What's more, the high inflation of recent years has been effectively curbed. After having exceeded 10% in the country (due to heavy dependence on oil and gas), but like the overwhelming majority of advanced economies, it has now fallen back to 2%, although it still remains above the ECB's target in Europe. The decision never to join the eurozone means that the UK can make its own monetary policy decisions, particularly with regard to interest rates, although the Bank of England remains independent. Thus, despite the upheavals associated with Liz Truss's investiture, the central bank has managed to maintain financial and monetary stability. Ultimately, however, it faces the same dilemma as all the world's central banks: choosing between a definitive return to price stability, or a major financial crisis.
Positive long-term effects?
Taking stock of Brexit also means recalling the historical events of the past few years. The poor economic results are in fact as much attributable to Brexit as to the many recent crises, ranging from the health crisis to the Ukrainian-Russian war and geopolitical tensions around the world. While the UK economy has slowed more than it would have without the exit from the EU, and despite last year's recession, it grew by 0.7% in the first quarter, the fastest of any advanced economy. This suggests that leaving the EU could have positive long-term economic effects. Indeed, exports are set to outstrip imports over the next decade, albeit at the cost of a reduction in overall trade.
It should also be remembered that the UK chose Brexit out of a desire for independence and sovereignty, first and foremost. The British have always been separated from Europeans by the famous feeling of exceptionalism. For centuries, they have wished to emancipate themselves from the Old Continent, and more than ever since the European Union. Their historical loyalty to Anglo-Saxon capitalism makes them much closer allies of the United States than of Europe...

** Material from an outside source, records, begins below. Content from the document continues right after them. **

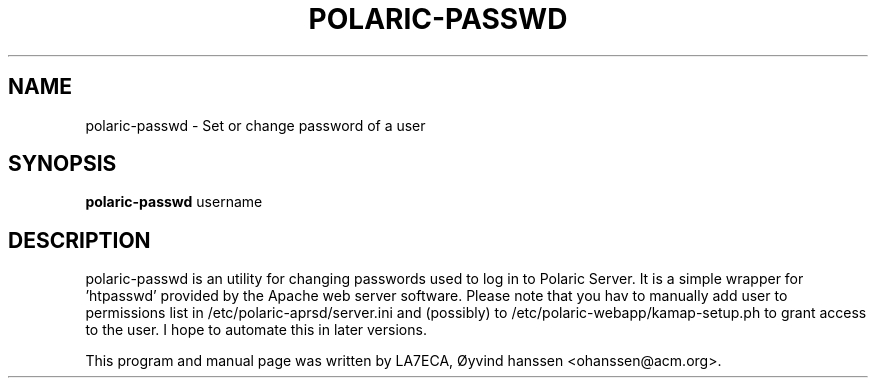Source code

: .\"                                      Hey, EMACS: -*- nroff -*-
.\" First parameter, NAME, should be all caps
.\" Second parameter, SECTION, should be 1-8, maybe w/ subsection
.\" other parameters are allowed: see man(7), man(1)
.TH POLARIC-PASSWD 1 "September 25, 2011"
.\" Please adjust this date whenever revising the manpage.
.\"
.\" Some roff macros, for reference:
.\" .nh        disable hyphenation
.\" .hy        enable hyphenation
.\" .ad l      left justify
.\" .ad b      justify to both left and right margins
.\" .nf        disable filling
.\" .fi        enable filling
.\" .br        insert line break
.\" .sp <n>    insert n+1 empty lines
.\" for manpage-specific macros, see man(7)
.SH NAME
polaric-passwd \- Set or change password of a user
.SH SYNOPSIS
.B polaric-passwd
.RI " username"
.br

.SH DESCRIPTION
polaric-passwd is an utility for changing passwords used to log in to 
Polaric Server. It is a simple wrapper for 'htpasswd' provided by the Apache
web server software. Please note that you hav to manually add user to 
permissions list in /etc/polaric-aprsd/server.ini and (possibly) to 
/etc/polaric-webapp/kamap-setup.ph to grant access to the user. I hope to 
automate this in later versions.
.PP
This program and manual page was written by LA7ECA, Øyvind hanssen <ohanssen@acm.org>.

In these particular circumstances, the new Prime Minister has outlined his economic program, which has the merit of clarity. To this end, he has teamed up with the new Chancellor of the Exchequer, Rachel Reeves, whose background as an economist at Oxford University and then the London School of Economics suggests that fiscal rigor is her motto. In several stages, they set out the country's economic program as follows: make growth a pillar of the mandate, reduce the presence of the state by cutting public spending, sharply increase productivity, return to economic and political decentralization, limit the corporate tax rate to 25%, never increase income tax, contributions and VAT, but also create a sovereign wealth fund to increase private investment and support industrial expansion.
The greatest challenge, however, remains that of controlling the public debt, whose record level hides so many issues, requiring the country to make sacrifices in spending and revenue, in the absence of sufficient growth. In this respect, Keir Starmer's plans remain very vague. Yet, as Prime Minister of a monetarily sovereign nation, he can make debt reduction the central pillar of his mandate, through a far-reaching reform of monetary policy, and thus do his bit for future generations. This battle will determine not only whether he remains in power, but above all the future of the United Kingdom.